◆ EXTRACT PROVIDED ◆
*** Block opens ***

There’s a remarkable inherited experience of staging regattas in Dun Laoghaire, reinforced by the shared skill in running races of appropriate type and length, which comes through from the unrivalled memory bank of what is and isn’t reasonably possible, passed down through the ages by the huge store of knowledge that is always available from Dublin Bay Sailing Club.
It stays the same in that the objectives are always the same. The repeated ambition is to maximize sport afloat while also permitting plenty of time to avail of the unrivalled socialising opportunities offered by four active harbourside clubhouse, three of them right on the main waterfront in prime positions to demonstrate that they’re very much open and active for hospitality for anyone involved with the sailing in any way whatever.
OPEN HOUSE IN EACH CLUB FOR ALL COMPETITORS
In normal times, clubs, by their very nature – however close to each other they may physically be - have to maintain a certain level of dignified privacy for the personal benefit and enjoyment of their members. But the intense four day format of the VDLR (in 2023, it’s from July 6th to 9th), which has been in place since the regatta was re-constituted in 2002, leads to a relaxed approach to boundaries in a shared enthusiasm for sailing races in boats of all types.
That has always been the ambition of the organisers, but the social and sporting changes which have taken place since the first Regatta took place in 1828 – when the massive new harbour which made it all possible was still very much Work in Progress – have seen the format change out of all recognition.
In 1828, actual personal involvement in yachting was very much a minority interest, but being at major regattas to socialise and spectate and see and be seen was a significant part of the annual summer season. And that first regatta in 1828, under the benign patronage of the liberal, generous and very sailing-minded Viceroy, the Marquess of Anglesey, was an outstanding success in terms of good weather, fashionable socializing at an intense level, and clean sport afloat.
A BAD-TEMPERED YEAR
But the following year of 1829 was the bad-tempered year of Catholic emancipation, and the pro-emancipation Anglesey had been side-lined. The weather was bad tempered too, so much so that the cream of Dublin society may have made their way in greater numbers than ever to enjoy the party, but a total deluge saw them returning to town completely soaked and in a foul mood, loudly declaring that they would never go near one of these wretched yachting festivals again.
And indeed, even afloat it was eminently forgettable, for by now the crew were getting significant prize money, and inter-yacht fights broke out in 1829 before they’d even cleared the harbour. For in those days the idea was that the crowds would politely witness the start as the big yacht raced away from an in-harbour start for long races round the bay and out to the Kish, leaving the specators to increasingly hectic socialising either al fresco or in very temporary pavilions, to such an extent that many had forgotten the existence of a yacht race by the time the leaders returned.
ERA OF NEW CLUBHOUSE BUILDINGS
1829’s unhappy experience rather dampened the regatta enthusiasm for a few years, but with the building of clubhouses with the Royal St George YC from 1838 onwards, and the Royal Irish YC - in one fell swoop in 1850 to become the world’s first complete purpose-designed yacht club building - a new focus was provided, where the elite members and their guests could gather at the clubhouses while the racing and its associated festivities continued apace.
RAILWAYS GET IN ON THE ACT
As for everyone else, the expanding railway companies saw an opportunity for spectators viewing from the natural grandstands at the end of the piers, so not only did they offer special day excursions, but they put up extra regatta prizes to stimulate added sport and interest afloat to bring the crowds out from town.

*** Block closes ***

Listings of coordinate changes
*** Block opens ***

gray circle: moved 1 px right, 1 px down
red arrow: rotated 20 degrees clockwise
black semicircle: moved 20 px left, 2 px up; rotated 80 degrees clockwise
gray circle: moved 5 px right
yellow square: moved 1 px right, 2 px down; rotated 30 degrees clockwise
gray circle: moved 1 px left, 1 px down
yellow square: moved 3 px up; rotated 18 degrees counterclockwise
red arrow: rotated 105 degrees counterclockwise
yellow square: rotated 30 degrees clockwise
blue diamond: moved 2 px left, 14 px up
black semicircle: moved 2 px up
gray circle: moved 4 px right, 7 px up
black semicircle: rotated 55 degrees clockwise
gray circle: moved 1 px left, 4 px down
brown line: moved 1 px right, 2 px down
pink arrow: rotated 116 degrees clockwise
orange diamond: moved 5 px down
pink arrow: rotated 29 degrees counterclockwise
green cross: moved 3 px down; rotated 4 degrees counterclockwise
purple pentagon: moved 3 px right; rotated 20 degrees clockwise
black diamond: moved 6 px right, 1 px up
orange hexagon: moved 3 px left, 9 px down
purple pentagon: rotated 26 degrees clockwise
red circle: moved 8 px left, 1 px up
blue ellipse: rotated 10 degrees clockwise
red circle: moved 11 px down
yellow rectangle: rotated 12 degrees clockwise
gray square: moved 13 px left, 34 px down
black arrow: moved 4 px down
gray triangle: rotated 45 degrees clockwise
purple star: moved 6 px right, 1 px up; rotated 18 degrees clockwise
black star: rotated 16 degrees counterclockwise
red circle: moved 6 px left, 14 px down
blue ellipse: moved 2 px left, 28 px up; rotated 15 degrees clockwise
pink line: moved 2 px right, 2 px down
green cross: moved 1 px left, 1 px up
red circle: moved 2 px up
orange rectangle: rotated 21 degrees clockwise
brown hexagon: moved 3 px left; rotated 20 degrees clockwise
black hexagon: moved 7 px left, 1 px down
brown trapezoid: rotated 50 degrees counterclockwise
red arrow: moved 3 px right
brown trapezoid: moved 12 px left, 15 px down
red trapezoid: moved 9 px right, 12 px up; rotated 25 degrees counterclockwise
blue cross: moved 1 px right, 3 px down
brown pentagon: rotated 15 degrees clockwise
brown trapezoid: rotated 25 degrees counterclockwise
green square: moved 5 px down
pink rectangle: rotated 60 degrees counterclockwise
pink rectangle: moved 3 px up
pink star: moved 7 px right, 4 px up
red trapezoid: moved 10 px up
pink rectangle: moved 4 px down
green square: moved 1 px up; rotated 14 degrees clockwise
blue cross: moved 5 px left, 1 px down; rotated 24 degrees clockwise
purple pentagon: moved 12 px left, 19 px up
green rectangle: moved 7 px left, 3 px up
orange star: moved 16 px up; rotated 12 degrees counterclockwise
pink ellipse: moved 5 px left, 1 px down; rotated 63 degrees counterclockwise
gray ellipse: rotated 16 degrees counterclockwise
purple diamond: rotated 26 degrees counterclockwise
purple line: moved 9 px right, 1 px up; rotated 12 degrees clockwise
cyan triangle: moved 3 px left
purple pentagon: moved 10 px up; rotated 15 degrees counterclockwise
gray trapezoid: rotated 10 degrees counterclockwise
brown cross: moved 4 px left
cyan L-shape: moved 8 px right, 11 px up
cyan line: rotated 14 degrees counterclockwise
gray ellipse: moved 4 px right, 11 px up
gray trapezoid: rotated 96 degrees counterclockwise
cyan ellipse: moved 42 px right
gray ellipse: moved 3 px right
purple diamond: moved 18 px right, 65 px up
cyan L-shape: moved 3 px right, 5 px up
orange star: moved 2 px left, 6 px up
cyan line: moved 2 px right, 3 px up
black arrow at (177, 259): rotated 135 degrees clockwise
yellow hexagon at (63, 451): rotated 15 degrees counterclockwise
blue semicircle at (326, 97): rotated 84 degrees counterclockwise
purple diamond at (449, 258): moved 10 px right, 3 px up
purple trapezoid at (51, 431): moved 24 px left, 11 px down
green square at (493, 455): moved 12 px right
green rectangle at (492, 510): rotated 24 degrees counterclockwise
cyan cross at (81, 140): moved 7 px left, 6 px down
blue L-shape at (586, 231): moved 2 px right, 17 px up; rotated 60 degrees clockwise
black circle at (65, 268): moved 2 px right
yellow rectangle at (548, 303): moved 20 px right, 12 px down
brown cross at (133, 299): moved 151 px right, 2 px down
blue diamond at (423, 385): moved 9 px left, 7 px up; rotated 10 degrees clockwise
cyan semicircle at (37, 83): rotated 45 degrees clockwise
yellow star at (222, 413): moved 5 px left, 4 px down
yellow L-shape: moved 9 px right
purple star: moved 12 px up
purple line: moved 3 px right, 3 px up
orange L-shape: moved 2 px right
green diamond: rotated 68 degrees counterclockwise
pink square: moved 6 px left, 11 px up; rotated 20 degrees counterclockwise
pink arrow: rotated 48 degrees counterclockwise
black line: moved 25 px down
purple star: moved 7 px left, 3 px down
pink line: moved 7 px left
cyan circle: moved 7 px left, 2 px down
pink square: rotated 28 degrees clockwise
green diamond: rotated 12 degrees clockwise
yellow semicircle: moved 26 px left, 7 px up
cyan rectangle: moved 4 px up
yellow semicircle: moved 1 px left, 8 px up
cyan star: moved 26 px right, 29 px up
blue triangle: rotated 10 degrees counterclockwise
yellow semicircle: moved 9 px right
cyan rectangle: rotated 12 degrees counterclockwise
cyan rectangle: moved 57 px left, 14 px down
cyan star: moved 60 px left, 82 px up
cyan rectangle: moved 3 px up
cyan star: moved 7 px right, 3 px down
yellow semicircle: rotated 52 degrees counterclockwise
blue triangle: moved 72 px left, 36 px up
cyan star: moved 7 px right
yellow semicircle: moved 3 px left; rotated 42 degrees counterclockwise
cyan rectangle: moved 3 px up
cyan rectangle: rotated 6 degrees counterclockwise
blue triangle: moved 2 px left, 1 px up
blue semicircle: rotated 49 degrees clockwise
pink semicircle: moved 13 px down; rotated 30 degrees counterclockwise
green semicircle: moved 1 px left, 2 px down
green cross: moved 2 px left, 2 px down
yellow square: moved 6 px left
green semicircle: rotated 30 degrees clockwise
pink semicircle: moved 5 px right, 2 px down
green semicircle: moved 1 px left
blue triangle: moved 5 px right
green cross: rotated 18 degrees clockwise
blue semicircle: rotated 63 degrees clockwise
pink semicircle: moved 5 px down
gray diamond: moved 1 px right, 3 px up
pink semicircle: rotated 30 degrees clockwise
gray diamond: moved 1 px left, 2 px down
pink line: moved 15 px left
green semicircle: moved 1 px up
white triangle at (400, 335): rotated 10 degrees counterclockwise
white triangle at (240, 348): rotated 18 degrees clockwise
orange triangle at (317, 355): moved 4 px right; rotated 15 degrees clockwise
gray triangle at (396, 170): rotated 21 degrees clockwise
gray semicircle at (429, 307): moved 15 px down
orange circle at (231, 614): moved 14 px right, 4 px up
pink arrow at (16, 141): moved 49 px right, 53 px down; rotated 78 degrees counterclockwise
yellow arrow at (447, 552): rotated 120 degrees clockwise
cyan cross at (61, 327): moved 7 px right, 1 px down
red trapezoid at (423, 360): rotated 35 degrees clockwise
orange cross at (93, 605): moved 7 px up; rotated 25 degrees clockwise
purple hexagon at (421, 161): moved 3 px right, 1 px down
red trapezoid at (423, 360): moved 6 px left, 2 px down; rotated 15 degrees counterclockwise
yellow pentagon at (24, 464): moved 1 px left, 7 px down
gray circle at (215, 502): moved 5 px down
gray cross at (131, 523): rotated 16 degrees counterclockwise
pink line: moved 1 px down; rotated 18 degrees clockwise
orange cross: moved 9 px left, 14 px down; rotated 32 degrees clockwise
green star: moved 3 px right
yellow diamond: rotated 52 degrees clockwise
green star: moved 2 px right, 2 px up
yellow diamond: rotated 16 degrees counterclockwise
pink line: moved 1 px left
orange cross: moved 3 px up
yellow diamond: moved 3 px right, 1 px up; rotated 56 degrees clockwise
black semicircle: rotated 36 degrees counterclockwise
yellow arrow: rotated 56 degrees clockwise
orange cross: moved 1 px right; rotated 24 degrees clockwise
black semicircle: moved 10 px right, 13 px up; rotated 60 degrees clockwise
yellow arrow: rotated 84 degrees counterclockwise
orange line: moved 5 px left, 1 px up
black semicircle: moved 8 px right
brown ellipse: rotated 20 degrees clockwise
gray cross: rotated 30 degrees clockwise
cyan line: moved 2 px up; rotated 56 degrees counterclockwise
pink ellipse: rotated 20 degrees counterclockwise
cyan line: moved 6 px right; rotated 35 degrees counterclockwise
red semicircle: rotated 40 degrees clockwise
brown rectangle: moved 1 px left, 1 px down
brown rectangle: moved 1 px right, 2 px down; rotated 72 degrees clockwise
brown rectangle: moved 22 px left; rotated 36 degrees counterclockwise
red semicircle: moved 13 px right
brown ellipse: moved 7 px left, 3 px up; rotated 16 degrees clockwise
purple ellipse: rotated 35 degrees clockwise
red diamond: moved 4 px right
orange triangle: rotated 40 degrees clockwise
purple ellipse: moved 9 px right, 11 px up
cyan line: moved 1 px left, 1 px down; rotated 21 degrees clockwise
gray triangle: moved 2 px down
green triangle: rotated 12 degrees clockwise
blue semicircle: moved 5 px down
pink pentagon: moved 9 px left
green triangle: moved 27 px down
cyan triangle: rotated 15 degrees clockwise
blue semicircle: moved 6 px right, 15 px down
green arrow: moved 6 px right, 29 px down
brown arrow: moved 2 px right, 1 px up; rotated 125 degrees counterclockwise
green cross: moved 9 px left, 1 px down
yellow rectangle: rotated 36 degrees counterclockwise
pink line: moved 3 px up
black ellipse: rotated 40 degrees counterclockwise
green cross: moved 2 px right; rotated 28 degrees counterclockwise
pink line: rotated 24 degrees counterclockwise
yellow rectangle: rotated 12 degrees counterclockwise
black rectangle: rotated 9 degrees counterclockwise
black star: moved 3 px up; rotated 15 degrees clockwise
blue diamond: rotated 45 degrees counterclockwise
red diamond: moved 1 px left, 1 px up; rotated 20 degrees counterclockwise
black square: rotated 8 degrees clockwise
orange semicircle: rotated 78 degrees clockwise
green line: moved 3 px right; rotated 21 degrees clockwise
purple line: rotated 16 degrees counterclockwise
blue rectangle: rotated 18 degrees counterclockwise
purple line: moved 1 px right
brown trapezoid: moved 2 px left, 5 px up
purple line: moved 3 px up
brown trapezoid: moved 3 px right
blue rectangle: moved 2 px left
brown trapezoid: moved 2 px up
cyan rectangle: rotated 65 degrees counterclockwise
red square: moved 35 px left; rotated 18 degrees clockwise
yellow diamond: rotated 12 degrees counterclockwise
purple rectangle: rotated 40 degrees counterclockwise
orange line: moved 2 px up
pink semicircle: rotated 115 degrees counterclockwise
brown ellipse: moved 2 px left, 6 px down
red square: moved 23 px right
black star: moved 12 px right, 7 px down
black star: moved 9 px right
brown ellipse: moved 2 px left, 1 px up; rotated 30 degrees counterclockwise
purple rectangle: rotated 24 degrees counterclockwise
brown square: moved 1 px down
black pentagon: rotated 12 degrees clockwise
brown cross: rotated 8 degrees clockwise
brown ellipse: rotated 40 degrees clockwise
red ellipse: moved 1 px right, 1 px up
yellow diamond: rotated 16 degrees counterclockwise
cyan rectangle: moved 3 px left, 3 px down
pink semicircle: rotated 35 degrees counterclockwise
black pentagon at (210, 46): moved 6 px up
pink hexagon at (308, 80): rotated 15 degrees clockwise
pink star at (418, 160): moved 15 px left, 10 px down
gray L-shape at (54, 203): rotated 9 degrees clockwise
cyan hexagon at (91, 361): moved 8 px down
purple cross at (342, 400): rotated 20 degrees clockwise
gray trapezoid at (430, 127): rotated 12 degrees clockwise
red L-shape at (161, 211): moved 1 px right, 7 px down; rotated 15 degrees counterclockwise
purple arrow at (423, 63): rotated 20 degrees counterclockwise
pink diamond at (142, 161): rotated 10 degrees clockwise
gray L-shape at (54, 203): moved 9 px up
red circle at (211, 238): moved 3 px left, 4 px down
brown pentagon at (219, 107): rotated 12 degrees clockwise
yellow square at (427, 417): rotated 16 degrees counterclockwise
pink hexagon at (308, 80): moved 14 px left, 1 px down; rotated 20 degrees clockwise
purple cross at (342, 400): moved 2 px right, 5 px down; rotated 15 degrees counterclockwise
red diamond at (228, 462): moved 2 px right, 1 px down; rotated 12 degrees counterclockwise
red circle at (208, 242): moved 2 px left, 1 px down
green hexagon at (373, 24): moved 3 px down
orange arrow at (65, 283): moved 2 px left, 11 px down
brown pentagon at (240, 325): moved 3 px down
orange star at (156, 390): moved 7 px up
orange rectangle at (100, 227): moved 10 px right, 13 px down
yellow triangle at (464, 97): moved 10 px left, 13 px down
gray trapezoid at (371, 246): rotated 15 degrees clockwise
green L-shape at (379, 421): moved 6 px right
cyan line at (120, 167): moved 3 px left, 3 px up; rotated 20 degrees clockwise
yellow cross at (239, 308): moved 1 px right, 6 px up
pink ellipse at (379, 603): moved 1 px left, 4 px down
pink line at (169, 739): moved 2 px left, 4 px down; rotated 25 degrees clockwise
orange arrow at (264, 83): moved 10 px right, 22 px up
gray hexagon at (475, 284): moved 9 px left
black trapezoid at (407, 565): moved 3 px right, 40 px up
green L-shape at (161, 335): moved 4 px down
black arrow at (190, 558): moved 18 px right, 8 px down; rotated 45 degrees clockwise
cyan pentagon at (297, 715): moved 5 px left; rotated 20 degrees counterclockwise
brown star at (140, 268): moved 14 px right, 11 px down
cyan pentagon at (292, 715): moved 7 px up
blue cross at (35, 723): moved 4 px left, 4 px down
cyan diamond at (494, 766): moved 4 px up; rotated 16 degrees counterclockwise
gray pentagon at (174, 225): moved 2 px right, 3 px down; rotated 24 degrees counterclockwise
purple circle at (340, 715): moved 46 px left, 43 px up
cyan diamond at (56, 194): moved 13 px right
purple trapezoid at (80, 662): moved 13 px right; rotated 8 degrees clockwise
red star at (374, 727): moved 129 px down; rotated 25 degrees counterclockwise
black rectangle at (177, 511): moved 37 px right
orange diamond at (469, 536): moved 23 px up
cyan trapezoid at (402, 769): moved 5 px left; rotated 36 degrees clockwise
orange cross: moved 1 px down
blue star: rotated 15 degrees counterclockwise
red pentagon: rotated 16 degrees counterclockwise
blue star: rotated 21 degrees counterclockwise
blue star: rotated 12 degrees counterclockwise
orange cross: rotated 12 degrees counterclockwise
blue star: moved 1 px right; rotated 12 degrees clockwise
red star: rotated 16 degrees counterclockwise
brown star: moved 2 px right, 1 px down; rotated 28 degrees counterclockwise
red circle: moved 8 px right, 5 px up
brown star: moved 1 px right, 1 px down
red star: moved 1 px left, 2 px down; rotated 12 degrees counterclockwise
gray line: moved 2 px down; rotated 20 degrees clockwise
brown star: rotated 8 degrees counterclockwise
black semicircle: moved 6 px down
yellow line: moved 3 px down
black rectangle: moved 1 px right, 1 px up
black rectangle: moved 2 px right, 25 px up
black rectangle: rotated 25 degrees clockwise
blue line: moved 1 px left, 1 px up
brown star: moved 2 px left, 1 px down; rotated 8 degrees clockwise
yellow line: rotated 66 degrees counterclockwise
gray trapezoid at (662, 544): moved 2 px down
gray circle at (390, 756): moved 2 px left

*** Block closes ***

◆ TASK LIST ◆
**1)** Render this sentence from the text on the Dun Laoghaire regatta into Spanish: "It stays the same in that the objectives are always the same."
**2)** Edit the text on the Dun Laoghaire regatta starting at "ERA OF NEW CLUBHOUSE" and ending at "out from town.", changing "railway companies" to "rail companies".
**3)** Resume the text on the Dun Laoghaire regatta with new sentences following on from its final one.

◆ RESPONSES BY ITEM NUMBER ◆
**1)** Se mantiene igual en el sentido de que los objetivos son siempre los mismos.

**2)**
ERA OF NEW CLUBHOUSE BUILDINGS
1829’s unhappy experience rather dampened the regatta enthusiasm for a few years, but with the building of clubhouses with the Royal St George YC from 1838 onwards, and the Royal Irish YC - in one fell swoop in 1850 to become the world’s first complete purpose-designed yacht club building - a new focus was provided, where the elite members and their guests could gather at the clubhouses while the racing and its associated festivities continued apace.
RAILWAYS GET IN ON THE ACT
As for everyone else, the expanding rail companies saw an opportunity for spectators viewing from the natural grandstands at the end of the piers, so not only did they offer special day excursions, but they put up extra regatta prizes to stimulate added sport and interest afloat to bring the crowds out from town.

**3)**
The inherited folk memory of this yacht race spectating, which continued – albeit in a fading form – until the early 1930s, when the J Class occasionally visited to provide the impressive sight of big boat racing at close quarters, is still so much part of some areas of Dun Laoghaire thinking that making yacht racing spectator-friendly almost always comes up on the agenda.
Yet such an approach overlooks several facts, not least that other forms of spectator arena sport provide more immediate and accessible action, while many yacht races are so inherently complex that the only way to watch them with any real interest is to be a participant yourself, and here again Dun Laoghaire has been in the front line of development.
FIRST “MODERN” REGATTA WEEK WAS IN 1860
The first recognisably modern Regatta Week at what was then known as Kingstown was in 1860, following which the fleet broke even more unexplored ground by having the first identifiably modern offshore race with a significant overnight element, 120 miles from Dublin Bay to Cork Harbour.
And then in 1870 the new-formed Royal Alfred Yacht Club in Kingstown put direct participation further up the agenda by organising races for amateur crews in which the only professionals allowed on board were the ladies’ maids and the stewards.
That was obviously for larger craft, but the birth of the Dublin Bay Water Wag OD Dinghy Class in 1887, and the small-boat-oriented Dublin Bay Sailing Club in 1884, tipped the balance irreversibly further. Dublin Bay yacht racing in all its forms was now for active participants. If anyone wanted to be a spectator, well, good luck to them, but taking part was now what it was all about.
ACTIVE PARTICIPATION AFLOAT BECOMES ALL-IMPORTANT
And it has remained so ever since. As a result of this, regatta organisers have to be constantly alert to changing tastes in both the kind of racing that’s expected during the day, and the kind of social programme that works for participants in the post-race evenings and nights as the après sailing bandwaggon rolls cheerfully on.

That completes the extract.